Horrible Bosses

Abrasive, recession-era comedy works on its own terms

Horrible Bosses

4 Stars

Employees’ hatred for their bosses is so commonplace – and the wage gap between companies’ top earners and the cubicle drones who labor under them is so vast – that the thought of killing your boss is as American as working on holidays and schlepping to the office with the flu. If you question whether contemplating your boss’ untimely demise is the most accepted form of fantasy sadism in the country, look no further than the popular hand-drawn Internet game Whack Your Boss, in which players discover 20 ways to brutally murder their bosses using traditional office equipment.

The mainstreaming of hypothetical boss homicide reaches its apotheosis this weekend with the release of the black comedy Horrible Bosses, in which three emotionally battered buddies (Jason Bateman’s corporate paper shuffler, Charlie Day’s sexually molested dental assistant and Jason Sudeikis’ caring soul of a corrupt chemical company) attempt an elaborate scheme to send their tyrannical supervisors six feet under. The bosses, meanwhile, provide the movie’s glistening star power: Kevin Spacey reprises his conniving, pinstriped sociopath from Swimming With Sharks; Jennifer Aniston has a blast brandishing dental tools and delivering lines about “fingering” herself to episodes of Gossip Girl; an unrecognizable Colin Farrell turns his newly dead father’s formally virginal business into an emporium for hookers and Scarface-like cocaine binges.

Heavy on action, light on character depth and utterly over-the-top, Horrible Bosses is best approached by removing the veneer of plausibility and, to paraphrase the title of a far lesser Jennifer Aniston picture, just going with it. Within that context, the chemistry between the three leads becomes infectious and irrepressible. The screenplay by Michael Markowitz, John Francis Daley (Sam Weir on Freaks and Geeks all grown up) and Jonathan Goldstein was likely given over to improv somewhat, but it’s also circuitously clever, connecting its labyrinthine asides so they make sense within the film’s screwy logic. Like Pineapple Express, it’s a movie infatuated with its own movieness, delivering its ludicrous plot twists with self-conscious nudges. Needless to say, the film shows a marked improvement over director Seth Gordon’s only previous feature, the insipid Four Christmases.

Eschewing Apatovian sentiment and a refreshingly absent insidious moral center, Horrible Bosses has a lot in common with the abrasive Glenn Ficarra-John Requa projects Bad Santa and Bad News Bears. Beneath the nihilistic mirth, though, is a film that could only emerge from the anxieties of the Great Recession. Yes, the thought of killing one’s hellacious boss is a timeless revenge fantasy – the aforementioned Swimming With Sharks was released during the robust Clinton era.
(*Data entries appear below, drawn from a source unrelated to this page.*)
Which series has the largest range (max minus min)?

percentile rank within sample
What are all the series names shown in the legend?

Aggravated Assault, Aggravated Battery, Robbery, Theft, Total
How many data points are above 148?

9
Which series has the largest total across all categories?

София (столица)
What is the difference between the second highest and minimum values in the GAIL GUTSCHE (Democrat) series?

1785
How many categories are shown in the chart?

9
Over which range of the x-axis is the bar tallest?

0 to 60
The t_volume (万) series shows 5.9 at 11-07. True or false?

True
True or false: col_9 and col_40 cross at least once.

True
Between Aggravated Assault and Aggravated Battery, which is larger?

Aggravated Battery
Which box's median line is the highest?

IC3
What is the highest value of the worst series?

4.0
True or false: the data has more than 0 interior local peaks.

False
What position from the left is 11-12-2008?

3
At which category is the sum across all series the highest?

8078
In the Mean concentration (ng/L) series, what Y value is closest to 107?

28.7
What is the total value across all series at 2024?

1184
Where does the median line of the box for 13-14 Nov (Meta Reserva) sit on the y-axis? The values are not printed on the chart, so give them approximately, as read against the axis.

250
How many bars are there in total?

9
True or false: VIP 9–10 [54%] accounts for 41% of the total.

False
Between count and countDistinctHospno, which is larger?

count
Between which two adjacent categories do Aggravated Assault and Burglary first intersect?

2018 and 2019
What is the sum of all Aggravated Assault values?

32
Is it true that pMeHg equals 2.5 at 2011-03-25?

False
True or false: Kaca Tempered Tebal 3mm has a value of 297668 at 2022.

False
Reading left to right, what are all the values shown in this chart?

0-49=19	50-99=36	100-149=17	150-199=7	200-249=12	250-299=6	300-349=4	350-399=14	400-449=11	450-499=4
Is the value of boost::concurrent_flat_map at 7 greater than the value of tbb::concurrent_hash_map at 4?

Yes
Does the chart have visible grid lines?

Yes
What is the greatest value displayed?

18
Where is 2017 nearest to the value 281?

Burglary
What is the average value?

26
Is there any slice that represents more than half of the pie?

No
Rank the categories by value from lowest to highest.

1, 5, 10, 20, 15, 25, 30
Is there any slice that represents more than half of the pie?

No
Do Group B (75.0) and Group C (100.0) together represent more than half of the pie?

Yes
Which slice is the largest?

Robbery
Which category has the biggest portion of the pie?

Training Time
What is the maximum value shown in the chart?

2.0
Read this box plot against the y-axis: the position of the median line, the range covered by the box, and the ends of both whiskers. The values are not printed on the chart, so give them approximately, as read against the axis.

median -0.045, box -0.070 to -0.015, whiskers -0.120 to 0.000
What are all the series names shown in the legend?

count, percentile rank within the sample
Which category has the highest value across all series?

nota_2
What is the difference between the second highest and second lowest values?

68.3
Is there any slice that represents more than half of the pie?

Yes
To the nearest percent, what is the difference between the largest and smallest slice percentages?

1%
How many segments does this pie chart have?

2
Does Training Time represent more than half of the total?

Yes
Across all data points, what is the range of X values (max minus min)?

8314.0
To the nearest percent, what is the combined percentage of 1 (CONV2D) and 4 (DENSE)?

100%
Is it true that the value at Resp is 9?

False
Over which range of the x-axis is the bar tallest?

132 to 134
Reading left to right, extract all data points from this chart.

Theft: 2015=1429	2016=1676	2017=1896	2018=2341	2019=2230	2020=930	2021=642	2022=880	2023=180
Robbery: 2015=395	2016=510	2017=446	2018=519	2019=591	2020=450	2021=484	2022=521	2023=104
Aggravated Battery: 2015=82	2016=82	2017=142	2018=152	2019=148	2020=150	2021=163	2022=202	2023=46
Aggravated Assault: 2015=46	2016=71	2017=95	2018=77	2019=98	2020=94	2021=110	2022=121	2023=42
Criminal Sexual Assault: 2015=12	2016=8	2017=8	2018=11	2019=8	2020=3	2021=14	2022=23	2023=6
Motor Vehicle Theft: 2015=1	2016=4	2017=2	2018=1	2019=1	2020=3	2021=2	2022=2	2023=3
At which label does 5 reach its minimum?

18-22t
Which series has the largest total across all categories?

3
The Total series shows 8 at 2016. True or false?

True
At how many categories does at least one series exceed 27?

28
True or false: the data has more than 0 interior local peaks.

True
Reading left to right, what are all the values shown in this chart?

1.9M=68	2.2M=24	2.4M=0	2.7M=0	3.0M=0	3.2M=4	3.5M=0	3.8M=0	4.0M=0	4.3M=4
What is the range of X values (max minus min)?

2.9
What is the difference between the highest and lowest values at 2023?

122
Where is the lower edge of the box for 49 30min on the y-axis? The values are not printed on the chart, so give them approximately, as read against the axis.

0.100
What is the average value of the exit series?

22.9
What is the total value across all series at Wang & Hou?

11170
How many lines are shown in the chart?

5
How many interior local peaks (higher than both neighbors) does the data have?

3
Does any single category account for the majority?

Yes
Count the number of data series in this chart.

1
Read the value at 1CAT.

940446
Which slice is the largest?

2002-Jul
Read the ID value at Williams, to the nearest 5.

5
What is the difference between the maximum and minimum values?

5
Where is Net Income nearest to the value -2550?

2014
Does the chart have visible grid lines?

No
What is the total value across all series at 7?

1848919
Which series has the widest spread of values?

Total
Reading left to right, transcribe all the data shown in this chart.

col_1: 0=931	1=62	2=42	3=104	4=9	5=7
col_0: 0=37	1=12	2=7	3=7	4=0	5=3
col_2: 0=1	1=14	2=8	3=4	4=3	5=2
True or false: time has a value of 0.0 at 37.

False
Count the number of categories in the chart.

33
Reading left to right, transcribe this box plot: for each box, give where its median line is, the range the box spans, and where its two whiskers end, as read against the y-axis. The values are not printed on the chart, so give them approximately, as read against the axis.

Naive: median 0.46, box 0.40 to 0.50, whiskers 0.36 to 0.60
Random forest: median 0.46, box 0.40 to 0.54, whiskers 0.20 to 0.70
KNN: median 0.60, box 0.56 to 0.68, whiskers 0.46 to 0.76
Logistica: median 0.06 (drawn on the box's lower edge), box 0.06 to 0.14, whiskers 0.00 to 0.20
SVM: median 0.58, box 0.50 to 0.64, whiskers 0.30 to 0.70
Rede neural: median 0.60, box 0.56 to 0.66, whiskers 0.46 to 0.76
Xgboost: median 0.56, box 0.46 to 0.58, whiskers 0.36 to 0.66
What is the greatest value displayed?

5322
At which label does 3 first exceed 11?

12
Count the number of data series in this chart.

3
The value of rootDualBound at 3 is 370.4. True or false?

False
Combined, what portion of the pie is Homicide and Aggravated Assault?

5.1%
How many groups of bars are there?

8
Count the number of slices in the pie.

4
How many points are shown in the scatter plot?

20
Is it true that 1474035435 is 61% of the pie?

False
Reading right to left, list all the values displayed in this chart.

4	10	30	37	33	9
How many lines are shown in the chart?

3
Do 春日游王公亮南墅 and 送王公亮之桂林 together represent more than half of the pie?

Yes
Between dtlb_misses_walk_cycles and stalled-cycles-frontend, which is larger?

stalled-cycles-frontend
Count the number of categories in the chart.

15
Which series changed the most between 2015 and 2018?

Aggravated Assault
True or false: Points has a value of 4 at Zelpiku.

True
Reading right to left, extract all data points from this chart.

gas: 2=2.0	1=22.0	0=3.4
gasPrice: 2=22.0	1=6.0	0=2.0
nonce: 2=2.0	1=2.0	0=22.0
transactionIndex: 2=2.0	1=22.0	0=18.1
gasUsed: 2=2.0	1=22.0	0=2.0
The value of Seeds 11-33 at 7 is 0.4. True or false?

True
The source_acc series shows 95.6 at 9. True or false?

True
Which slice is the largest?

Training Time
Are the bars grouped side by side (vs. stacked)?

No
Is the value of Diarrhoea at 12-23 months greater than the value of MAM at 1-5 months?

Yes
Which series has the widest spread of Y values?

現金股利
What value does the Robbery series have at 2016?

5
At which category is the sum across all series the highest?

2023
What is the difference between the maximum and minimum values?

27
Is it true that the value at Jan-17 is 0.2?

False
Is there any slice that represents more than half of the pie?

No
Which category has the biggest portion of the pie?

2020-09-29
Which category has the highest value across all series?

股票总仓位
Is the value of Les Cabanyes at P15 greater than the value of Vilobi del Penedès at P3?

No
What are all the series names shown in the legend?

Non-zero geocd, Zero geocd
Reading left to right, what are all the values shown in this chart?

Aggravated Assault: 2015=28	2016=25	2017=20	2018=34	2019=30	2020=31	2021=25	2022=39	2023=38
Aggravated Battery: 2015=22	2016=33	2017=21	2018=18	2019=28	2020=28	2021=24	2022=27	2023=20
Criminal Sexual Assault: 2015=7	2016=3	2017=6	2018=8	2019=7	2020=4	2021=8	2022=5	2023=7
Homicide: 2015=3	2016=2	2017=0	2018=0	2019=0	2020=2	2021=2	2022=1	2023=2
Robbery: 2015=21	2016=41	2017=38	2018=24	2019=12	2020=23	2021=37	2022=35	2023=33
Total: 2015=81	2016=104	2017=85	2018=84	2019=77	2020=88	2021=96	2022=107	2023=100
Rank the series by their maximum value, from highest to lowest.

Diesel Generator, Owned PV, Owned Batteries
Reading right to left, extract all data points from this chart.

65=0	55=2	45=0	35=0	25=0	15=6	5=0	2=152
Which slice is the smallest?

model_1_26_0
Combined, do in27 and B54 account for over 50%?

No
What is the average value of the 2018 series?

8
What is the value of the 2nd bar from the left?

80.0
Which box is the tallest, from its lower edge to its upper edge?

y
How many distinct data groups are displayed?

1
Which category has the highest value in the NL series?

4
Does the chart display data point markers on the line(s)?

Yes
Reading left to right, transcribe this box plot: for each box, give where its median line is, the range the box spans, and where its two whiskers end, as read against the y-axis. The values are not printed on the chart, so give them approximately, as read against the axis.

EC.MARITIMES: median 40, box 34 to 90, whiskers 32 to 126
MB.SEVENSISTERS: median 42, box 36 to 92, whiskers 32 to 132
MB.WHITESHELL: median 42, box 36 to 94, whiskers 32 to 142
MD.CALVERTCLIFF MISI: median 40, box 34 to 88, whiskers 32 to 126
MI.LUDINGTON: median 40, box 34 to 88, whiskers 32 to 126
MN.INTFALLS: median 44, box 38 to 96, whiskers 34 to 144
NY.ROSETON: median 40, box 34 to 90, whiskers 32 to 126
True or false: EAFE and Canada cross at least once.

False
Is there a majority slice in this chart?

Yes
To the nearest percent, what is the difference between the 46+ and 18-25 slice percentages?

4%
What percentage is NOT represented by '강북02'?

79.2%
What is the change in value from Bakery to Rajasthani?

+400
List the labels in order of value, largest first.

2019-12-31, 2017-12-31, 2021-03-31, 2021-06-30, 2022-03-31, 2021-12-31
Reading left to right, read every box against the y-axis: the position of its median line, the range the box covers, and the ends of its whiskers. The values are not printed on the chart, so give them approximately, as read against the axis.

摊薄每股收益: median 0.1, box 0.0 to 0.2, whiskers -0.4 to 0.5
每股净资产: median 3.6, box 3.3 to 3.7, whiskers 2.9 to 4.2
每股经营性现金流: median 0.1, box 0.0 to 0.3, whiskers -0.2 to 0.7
But only in an environment of double-digit unemployment would three guys resort to a murder plot because if they were to simply quit their jobs, they would be unlikely to find another.

In one early scene, Bateman, Day and Sudeikis are having an after-work huddle in a bar when a hotshot former schoolmate, who lost his job at Lehman Brothers after it went under, approaches their table begging for pocket money in exchange for hand jobs. The scene is played for laughs, but it’s devastatingly sad, suggesting enough of a socialist heartbeat to feed the rest of this hilarious, if politically benign, comedy.